▸ **Directions for this task**
Give every line of text in the listing below as a numbered list, leaving out any blank lines.

[[ Data for this task, beginning ]]

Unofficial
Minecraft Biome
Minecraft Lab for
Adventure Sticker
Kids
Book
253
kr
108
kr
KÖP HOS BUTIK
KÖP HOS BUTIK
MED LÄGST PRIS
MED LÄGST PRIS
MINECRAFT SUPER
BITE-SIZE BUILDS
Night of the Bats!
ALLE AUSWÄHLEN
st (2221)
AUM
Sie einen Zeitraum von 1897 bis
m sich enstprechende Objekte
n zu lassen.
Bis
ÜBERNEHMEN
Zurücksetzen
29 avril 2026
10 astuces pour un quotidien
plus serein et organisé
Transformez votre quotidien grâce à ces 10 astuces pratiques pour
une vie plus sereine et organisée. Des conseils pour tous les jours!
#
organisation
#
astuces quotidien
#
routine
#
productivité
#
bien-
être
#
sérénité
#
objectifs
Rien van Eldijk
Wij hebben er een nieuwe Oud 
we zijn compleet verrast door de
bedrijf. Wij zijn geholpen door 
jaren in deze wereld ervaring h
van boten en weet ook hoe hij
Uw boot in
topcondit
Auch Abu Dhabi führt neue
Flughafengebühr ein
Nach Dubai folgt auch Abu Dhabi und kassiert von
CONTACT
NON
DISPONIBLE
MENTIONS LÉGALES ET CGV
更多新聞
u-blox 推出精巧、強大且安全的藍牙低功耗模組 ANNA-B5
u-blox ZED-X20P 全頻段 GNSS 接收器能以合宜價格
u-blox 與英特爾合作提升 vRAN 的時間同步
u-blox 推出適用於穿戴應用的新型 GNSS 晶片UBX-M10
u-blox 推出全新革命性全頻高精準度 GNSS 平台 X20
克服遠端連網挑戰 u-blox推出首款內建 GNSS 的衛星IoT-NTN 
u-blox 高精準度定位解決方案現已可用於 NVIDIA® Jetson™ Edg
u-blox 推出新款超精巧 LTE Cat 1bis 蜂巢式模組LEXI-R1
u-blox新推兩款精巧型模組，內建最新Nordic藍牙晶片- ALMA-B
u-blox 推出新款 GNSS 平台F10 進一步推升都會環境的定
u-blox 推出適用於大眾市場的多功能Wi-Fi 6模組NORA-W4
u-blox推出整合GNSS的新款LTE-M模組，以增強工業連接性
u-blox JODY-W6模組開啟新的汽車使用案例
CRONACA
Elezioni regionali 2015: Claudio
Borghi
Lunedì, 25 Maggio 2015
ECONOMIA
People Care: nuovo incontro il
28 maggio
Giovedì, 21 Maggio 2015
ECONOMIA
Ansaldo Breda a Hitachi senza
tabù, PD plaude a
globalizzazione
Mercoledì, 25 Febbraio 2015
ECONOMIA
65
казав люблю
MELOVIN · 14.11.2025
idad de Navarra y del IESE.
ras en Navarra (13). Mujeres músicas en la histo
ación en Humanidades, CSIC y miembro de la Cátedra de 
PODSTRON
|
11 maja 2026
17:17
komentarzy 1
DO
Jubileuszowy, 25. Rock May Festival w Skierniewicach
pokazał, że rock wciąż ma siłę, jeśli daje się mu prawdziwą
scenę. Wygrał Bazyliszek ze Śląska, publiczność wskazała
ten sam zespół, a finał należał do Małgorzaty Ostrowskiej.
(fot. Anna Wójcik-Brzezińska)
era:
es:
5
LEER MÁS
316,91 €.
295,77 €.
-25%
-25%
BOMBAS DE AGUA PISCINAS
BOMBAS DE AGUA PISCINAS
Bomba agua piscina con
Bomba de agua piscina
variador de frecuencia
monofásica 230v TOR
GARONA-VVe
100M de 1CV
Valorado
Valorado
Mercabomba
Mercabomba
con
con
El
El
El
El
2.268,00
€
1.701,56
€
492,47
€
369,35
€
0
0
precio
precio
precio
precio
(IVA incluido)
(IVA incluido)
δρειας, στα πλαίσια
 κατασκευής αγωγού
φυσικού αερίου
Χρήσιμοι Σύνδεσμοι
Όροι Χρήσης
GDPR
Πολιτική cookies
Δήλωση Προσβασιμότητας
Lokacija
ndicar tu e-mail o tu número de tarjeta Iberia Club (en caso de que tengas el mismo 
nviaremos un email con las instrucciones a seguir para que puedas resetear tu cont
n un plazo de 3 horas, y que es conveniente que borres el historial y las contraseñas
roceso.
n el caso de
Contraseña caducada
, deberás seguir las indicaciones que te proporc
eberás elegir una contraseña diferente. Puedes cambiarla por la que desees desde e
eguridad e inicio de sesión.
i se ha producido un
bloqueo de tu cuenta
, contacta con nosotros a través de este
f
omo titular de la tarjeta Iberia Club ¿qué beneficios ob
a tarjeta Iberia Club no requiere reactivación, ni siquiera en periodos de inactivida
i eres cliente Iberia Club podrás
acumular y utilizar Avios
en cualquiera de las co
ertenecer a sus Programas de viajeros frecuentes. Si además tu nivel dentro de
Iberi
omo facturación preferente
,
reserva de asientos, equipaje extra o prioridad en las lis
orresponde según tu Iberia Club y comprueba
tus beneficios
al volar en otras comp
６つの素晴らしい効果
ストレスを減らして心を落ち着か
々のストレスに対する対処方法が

[[ Data for this task, end ]]

▸ **Exercise solution**
1. Unofficial
2. Minecraft Biome
3. Minecraft Lab for
4. Adventure Sticker
5. Kids
6. Book
7. 253
8. kr
9. 108
10. kr
11. KÖP HOS BUTIK
12. KÖP HOS BUTIK
13. MED LÄGST PRIS
14. MED LÄGST PRIS
15. MINECRAFT SUPER
16. BITE-SIZE BUILDS
17. Night of the Bats!
18. ALLE AUSWÄHLEN
19. st (2221)
20. AUM
21. Sie einen Zeitraum von 1897 bis
22. m sich enstprechende Objekte
23. n zu lassen.
24. Bis
25. ÜBERNEHMEN
26. Zurücksetzen
27. 29 avril 2026
28. 10 astuces pour un quotidien
29. plus serein et organisé
30. Transformez votre quotidien grâce à ces 10 astuces pratiques pour
31. une vie plus sereine et organisée. Des conseils pour tous les jours!
32. #
33. organisation
34. #
35. astuces quotidien
36. #
37. routine
38. #
39. productivité
40. #
41. bien-
42. être
43. #
44. sérénité
45. #
46. objectifs
47. Rien van Eldijk
48. Wij hebben er een nieuwe Oud 
49. we zijn compleet verrast door de
50. bedrijf. Wij zijn geholpen door 
51. jaren in deze wereld ervaring h
52. van boten en weet ook hoe hij
53. Uw boot in
54. topcondit
55. Auch Abu Dhabi führt neue
56. Flughafengebühr ein
57. Nach Dubai folgt auch Abu Dhabi und kassiert von
58. CONTACT
59. NON
60. DISPONIBLE
61. MENTIONS LÉGALES ET CGV
62. 更多新聞
63. u-blox 推出精巧、強大且安全的藍牙低功耗模組 ANNA-B5
64. u-blox ZED-X20P 全頻段 GNSS 接收器能以合宜價格
65. u-blox 與英特爾合作提升 vRAN 的時間同步
66. u-blox 推出適用於穿戴應用的新型 GNSS 晶片UBX-M10
67. u-blox 推出全新革命性全頻高精準度 GNSS 平台 X20
68. 克服遠端連網挑戰 u-blox推出首款內建 GNSS 的衛星IoT-NTN 
69. u-blox 高精準度定位解決方案現已可用於 NVIDIA® Jetson™ Edg
70. u-blox 推出新款超精巧 LTE Cat 1bis 蜂巢式模組LEXI-R1
71. u-blox新推兩款精巧型模組，內建最新Nordic藍牙晶片- ALMA-B
72. u-blox 推出新款 GNSS 平台F10 進一步推升都會環境的定
73. u-blox 推出適用於大眾市場的多功能Wi-Fi 6模組NORA-W4
74. u-blox推出整合GNSS的新款LTE-M模組，以增強工業連接性
75. u-blox JODY-W6模組開啟新的汽車使用案例
76. CRONACA
77. Elezioni regionali 2015: Claudio
78. Borghi
79. Lunedì, 25 Maggio 2015
80. ECONOMIA
81. People Care: nuovo incontro il
82. 28 maggio
83. Giovedì, 21 Maggio 2015
84. ECONOMIA
85. Ansaldo Breda a Hitachi senza
86. tabù, PD plaude a
87. globalizzazione
88. Mercoledì, 25 Febbraio 2015
89. ECONOMIA
90. 65
91. казав люблю
92. MELOVIN · 14.11.2025
93. idad de Navarra y del IESE.
94. ras en Navarra (13). Mujeres músicas en la histo
95. ación en Humanidades, CSIC y miembro de la Cátedra de 
96. PODSTRON
97. |
98. 11 maja 2026
99. 17:17
100. komentarzy 1
101. DO
102. Jubileuszowy, 25. Rock May Festival w Skierniewicach
103. pokazał, że rock wciąż ma siłę, jeśli daje się mu prawdziwą
104. scenę. Wygrał Bazyliszek ze Śląska, publiczność wskazała
105. ten sam zespół, a finał należał do Małgorzaty Ostrowskiej.
106. (fot. Anna Wójcik-Brzezińska)
107. era:
108. es:
109. 5
110. LEER MÁS
111. 316,91 €.
112. 295,77 €.
113. -25%
114. -25%
115. BOMBAS DE AGUA PISCINAS
116. BOMBAS DE AGUA PISCINAS
117. Bomba agua piscina con
118. Bomba de agua piscina
119. variador de frecuencia
120. monofásica 230v TOR
121. GARONA-VVe
122. 100M de 1CV
123. Valorado
124. Valorado
125. Mercabomba
126. Mercabomba
127. con
128. con
129. El
130. El
131. El
132. El
133. 2.268,00
134. €
135. 1.701,56
136. €
137. 492,47
138. €
139. 369,35
140. €
141. 0
142. 0
143. precio
144. precio
145. precio
146. precio
147. (IVA incluido)
148. (IVA incluido)
149. δρειας, στα πλαίσια
150.  κατασκευής αγωγού
151. φυσικού αερίου
152. Χρήσιμοι Σύνδεσμοι
153. Όροι Χρήσης
154. GDPR
155. Πολιτική cookies
156. Δήλωση Προσβασιμότητας
157. Lokacija
158. ndicar tu e-mail o tu número de tarjeta Iberia Club (en caso de que tengas el mismo 
159. nviaremos un email con las instrucciones a seguir para que puedas resetear tu cont
160. n un plazo de 3 horas, y que es conveniente que borres el historial y las contraseñas
161. roceso.
162. n el caso de
163. Contraseña caducada
164. , deberás seguir las indicaciones que te proporc
165. eberás elegir una contraseña diferente. Puedes cambiarla por la que desees desde e
166. eguridad e inicio de sesión.
167. i se ha producido un
168. bloqueo de tu cuenta
169. , contacta con nosotros a través de este
170. f
171. omo titular de la tarjeta Iberia Club ¿qué beneficios ob
172. a tarjeta Iberia Club no requiere reactivación, ni siquiera en periodos de inactivida
173. i eres cliente Iberia Club podrás
174. acumular y utilizar Avios
175. en cualquiera de las co
176. ertenecer a sus Programas de viajeros frecuentes. Si además tu nivel dentro de
177. Iberi
178. omo facturación preferente
179. ,
180. reserva de asientos, equipaje extra o prioridad en las lis
181. orresponde según tu Iberia Club y comprueba
182. tus beneficios
183. al volar en otras comp
184. ６つの素晴らしい効果
185. ストレスを減らして心を落ち着か
186. 々のストレスに対する対処方法が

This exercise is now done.